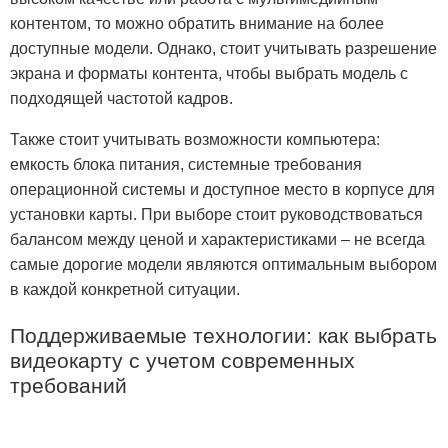
контентом, то можно обратить внимание на более
доступные модели. Однако, стоит учитывать разрешение
экрана и форматы контента, чтобы выбрать модель с
подходящей частотой кадров.
Также стоит учитывать возможности компьютера:
емкость блока питания, системные требования
операционной системы и доступное место в корпусе для
установки карты. При выборе стоит руководствоваться
балансом между ценой и характеристиками – не всегда
самые дорогие модели являются оптимальным выбором
в каждой конкретной ситуации.
Поддерживаемые технологии: как выбрать
видеокарту с учетом современных
требований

━━━━

WORK INSTRUCTIONS: Transcribe all the entries precisely. Do not include any picture.

FINAL ANSWER:
контентом, то можно обратить внимание на более
доступные модели. Однако, стоит учитывать разрешение
экрана и форматы контента, чтобы выбрать модель с
подходящей частотой кадров.
Также стоит учитывать возможности компьютера:
емкость блока питания, системные требования
операционной системы и доступное место в корпусе для
установки карты. При выборе стоит руководствоваться
балансом между ценой и характеристиками – не всегда
самые дорогие модели являются оптимальным выбором
в каждой конкретной ситуации.
Поддерживаемые технологии: как выбрать
видеокарту с учетом современных
требований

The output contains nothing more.